→ Work order 1
Extract the passage about getting a girl to like you and reproduce it word for word.

→ Text under study

Getting a girl to like you is as simple as becoming everything she wants in a man. That’s not to be confused with what she says she wants in a man. It’s the whole confident/bold/charming/successful/asshole mix that every girl wants. When you’ve become that man a few times, you start to recognize the moment it happens instantly. All of her hopes and dreams are realized in you, and you feel a tremendous sense of power and dominance that comes with being a girl’s total sense of being. And even if the path you took to get her was somewhat contrived and staged, it doesn’t much matter because you’ve ‘picked up’ another girl, which quite reasonably is an end in and of itself. Then you do this a few times.

Then a few more…

After awhile, you look at the girls you pick up a little differently. The sense of conquest you used to have at the moment you “got her” is, you decide, nothing more than foolish machismo. The dominance and power you used to feel so proud of is dwarfed by the jealousy you have of the girl. Look at her. She has a level of satisfaction that you’ll never have. You’re the perfect man to her, and you know there’s no woman in the world who could do the same thing for you.

→ Data for analysis
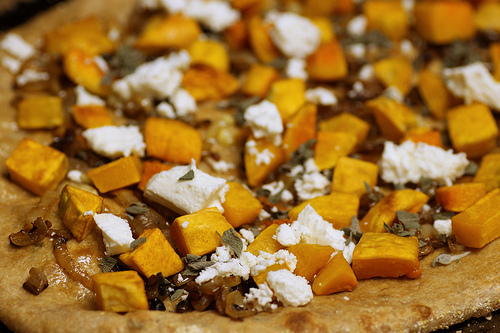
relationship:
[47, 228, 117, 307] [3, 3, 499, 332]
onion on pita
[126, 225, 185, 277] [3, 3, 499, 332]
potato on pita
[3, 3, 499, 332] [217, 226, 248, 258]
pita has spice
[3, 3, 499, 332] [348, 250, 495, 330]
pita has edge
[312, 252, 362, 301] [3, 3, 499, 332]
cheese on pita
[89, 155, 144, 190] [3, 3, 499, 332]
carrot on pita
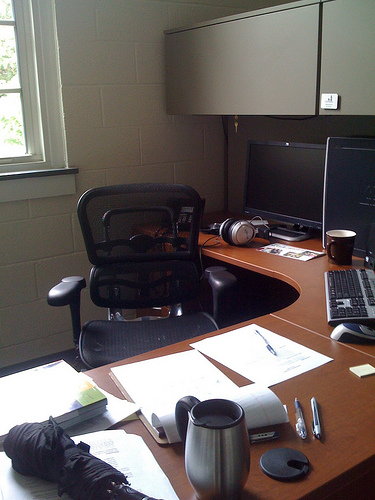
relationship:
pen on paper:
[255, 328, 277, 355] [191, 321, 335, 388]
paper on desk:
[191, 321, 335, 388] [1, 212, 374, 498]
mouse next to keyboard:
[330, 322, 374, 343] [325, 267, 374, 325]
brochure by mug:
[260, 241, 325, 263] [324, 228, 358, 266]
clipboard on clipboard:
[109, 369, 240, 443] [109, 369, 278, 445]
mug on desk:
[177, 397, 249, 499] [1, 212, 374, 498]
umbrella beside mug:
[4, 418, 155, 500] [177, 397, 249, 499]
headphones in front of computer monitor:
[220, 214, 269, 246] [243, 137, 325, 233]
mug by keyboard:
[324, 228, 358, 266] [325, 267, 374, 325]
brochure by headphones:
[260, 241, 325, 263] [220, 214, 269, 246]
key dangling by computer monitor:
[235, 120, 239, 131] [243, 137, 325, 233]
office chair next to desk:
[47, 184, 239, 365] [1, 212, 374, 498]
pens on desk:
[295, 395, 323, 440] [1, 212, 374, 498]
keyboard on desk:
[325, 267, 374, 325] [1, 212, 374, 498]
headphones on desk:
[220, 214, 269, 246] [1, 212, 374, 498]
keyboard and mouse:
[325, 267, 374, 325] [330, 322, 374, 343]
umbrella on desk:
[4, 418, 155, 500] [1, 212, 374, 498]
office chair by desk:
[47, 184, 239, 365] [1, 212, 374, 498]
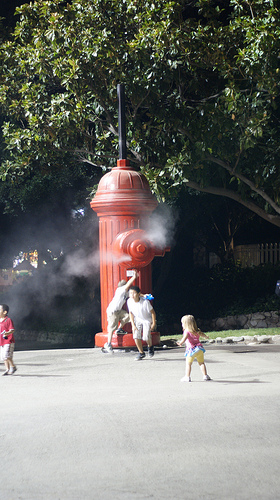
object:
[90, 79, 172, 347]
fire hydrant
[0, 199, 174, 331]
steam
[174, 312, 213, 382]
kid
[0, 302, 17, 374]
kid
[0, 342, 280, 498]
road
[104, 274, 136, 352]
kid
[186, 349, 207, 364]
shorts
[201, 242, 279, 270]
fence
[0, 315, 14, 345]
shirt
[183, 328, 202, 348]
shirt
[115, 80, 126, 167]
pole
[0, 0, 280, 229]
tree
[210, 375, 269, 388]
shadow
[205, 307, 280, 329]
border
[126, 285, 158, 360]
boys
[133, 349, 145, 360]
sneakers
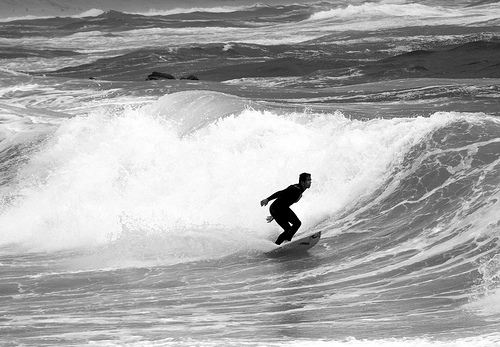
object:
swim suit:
==
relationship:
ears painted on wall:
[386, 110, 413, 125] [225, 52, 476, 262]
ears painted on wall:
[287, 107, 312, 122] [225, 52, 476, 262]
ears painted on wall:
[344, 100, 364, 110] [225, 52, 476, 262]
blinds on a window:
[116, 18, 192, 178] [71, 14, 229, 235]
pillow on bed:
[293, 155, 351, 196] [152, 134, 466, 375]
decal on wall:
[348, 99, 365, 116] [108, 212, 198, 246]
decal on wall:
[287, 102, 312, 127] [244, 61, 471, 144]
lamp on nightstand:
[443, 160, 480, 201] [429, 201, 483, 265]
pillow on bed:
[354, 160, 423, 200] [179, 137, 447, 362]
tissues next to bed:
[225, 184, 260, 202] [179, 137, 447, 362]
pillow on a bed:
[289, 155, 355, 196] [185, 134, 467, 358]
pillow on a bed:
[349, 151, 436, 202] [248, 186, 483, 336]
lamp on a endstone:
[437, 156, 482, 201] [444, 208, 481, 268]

→ Work order 2
Find each line of the listing above that contains the string "lamp", with case counting, and copy those lines.

→ Answer area 1
Getting a girl to like you is as simple as becoming everything she wants in a man. That’s not to be confused with what she says she wants in a man. It’s the whole confident/bold/charming/successful/asshole mix that every girl wants. When you’ve become that man a few times, you start to recognize the moment it happens instantly. All of her hopes and dreams are realized in you, and you feel a tremendous sense of power and dominance that comes with being a girl’s total sense of being. And even if the path you took to get her was somewhat contrived and staged, it doesn’t much matter because you’ve ‘picked up’ another girl, which quite reasonably is an end in and of itself. Then you do this a few times.

Then a few more…

After awhile, you look at the girls you pick up a little differently. The sense of conquest you used to have at the moment you “got her” is, you decide, nothing more than foolish machismo. The dominance and power you used to feel so proud of is dwarfed by the jealousy you have of the girl. Look at her. She has a level of satisfaction that you’ll never have. You’re the perfect man to her, and you know there’s no woman in the world who could do the same thing for you.

→ Answer area 2
lamp on nightstand:
lamp on a endstone:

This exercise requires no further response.